Designing Engineers of the Future

This fall, a new Introduction to Engineering course will launch in the Mechanical Engineering program at Eastern Michigan University. Rather than serving as a survey of the field, this course is designed as the first step in developing an engineer of the future.

At its core is a guiding idea:

Engineering is the disciplined practice of altering reality by design—and engineers are developed through engaging in that process.

A Realization-Centered Framework

The course is grounded in Mohamed El-Sayed’s Theory of Realization, which frames both engineering work and human development through stages of inception, conception, maturation, and becoming. Students experience realization not only as a process for creating solutions, but also as a pathway for becoming an engineer.

To make this actionable, the course is organized around five lenses:

  • Identity & Responsibility
  • Disciplined Engineering Thinking
  • Development & Validation
  • Accountable Engineering Practice
  • Reflective Development

These lenses emphasize both what engineers do and who engineers become, providing a consistent framework across activities, discussions, and assessments.

From Exposure to Formation

Many introductory courses emphasize exposure—what engineers do or what tools they use. This course instead emphasizes formation.

Students engage in multiple realization cycles where they:

  • structure problems before solving them
  • develop and test design ideas
  • use evidence to guide decisions
  • refine solutions through iteration

In doing so, they encounter three fundamental modes of engineering activity:

  • Problem Solving – altering the state of a situation
  • Design – altering physical reality
  • Research – altering our understanding of reality

All three involve decision-making and movement from unacceptable to acceptable states, but differ in what aspect of reality they transform.

Learning to Learn as a Core Capability

A defining feature of the course is its emphasis on learning to learn. Through structured weekly reflection and improvement planning, students develop the ability to assess their performance, interpret feedback, and direct their own growth.

This supports a critical transition:

from following instructions to becoming a self-directed learner.

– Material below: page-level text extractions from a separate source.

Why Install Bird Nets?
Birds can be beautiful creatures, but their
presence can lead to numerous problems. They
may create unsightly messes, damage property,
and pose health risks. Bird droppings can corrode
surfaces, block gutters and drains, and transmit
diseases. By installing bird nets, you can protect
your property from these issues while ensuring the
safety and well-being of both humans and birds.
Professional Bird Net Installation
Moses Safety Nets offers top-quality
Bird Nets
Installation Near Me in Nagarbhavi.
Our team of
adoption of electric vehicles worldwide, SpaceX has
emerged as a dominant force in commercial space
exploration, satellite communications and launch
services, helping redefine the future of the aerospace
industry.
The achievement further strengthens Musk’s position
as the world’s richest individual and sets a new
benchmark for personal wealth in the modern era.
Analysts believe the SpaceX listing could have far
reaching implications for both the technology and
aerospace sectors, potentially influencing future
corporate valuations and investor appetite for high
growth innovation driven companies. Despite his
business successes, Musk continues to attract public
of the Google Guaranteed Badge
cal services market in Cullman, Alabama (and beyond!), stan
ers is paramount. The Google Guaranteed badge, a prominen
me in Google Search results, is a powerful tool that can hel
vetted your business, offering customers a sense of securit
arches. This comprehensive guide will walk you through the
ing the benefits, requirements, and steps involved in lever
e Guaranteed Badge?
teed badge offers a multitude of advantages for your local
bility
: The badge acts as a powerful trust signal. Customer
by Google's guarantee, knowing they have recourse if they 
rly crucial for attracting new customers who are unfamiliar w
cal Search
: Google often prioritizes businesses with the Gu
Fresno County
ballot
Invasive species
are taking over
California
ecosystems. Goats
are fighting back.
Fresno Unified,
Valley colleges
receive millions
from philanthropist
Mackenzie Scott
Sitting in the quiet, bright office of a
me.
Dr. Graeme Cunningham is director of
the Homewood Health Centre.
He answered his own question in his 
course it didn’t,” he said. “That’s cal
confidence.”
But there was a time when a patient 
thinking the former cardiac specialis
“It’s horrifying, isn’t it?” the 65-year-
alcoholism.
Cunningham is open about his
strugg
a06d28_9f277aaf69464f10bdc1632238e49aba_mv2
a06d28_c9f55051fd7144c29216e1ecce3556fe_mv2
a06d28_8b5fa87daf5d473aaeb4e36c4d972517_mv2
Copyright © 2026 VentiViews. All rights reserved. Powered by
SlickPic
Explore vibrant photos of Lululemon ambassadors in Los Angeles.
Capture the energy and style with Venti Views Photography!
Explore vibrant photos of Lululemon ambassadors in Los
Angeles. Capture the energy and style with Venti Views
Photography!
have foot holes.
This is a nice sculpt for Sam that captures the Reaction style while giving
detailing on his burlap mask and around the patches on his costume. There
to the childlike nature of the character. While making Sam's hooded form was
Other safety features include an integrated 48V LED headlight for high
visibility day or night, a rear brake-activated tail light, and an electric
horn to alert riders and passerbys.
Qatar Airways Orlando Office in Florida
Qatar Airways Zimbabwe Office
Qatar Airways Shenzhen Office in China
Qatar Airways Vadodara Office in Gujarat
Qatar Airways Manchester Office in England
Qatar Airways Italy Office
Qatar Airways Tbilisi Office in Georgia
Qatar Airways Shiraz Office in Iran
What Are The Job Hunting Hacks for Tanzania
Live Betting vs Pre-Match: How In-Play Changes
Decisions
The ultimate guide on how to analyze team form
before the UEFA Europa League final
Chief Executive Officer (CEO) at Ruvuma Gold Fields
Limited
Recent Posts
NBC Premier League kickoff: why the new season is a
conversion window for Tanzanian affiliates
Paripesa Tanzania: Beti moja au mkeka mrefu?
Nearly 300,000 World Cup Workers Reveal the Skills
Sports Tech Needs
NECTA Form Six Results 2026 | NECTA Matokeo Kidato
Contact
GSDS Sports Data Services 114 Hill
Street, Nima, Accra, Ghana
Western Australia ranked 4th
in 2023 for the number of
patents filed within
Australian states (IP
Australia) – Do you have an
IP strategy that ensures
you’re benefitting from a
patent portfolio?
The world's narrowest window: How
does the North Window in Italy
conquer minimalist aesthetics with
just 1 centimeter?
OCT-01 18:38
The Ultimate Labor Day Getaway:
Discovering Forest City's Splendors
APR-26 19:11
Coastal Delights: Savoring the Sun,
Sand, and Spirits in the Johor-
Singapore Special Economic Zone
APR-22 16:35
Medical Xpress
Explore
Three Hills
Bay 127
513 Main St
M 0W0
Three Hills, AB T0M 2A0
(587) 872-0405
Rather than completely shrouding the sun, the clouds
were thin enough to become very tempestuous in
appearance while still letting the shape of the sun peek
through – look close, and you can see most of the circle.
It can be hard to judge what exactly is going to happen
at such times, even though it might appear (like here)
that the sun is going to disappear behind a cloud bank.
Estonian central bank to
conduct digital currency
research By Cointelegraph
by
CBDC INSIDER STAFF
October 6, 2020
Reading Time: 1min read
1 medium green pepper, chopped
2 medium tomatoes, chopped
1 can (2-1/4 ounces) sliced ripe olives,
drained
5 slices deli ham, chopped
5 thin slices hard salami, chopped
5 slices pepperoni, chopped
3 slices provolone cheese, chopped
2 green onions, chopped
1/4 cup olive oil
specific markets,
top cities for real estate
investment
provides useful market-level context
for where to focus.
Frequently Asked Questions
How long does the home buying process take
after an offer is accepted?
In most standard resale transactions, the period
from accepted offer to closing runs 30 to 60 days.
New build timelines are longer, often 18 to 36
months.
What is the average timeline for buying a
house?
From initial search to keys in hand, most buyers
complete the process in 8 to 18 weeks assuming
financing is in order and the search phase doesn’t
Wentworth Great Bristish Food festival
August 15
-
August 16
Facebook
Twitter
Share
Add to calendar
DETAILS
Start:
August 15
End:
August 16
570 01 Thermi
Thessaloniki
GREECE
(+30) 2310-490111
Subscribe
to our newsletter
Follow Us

Professional Practice from Day One

Students also develop habits of accountable engineering practice, particularly in team settings. They learn how to conduct effective meetings, make and document decisions, and align their work with defined criteria—skills central to professional engineering.

An Invitation

This course represents an effort to rethink the role of introductory engineering education—not as content coverage, but as the beginning of professional formation.

For faculty interested in integrating learning to learn into technical programs from the start, this approach offers a model worth exploring.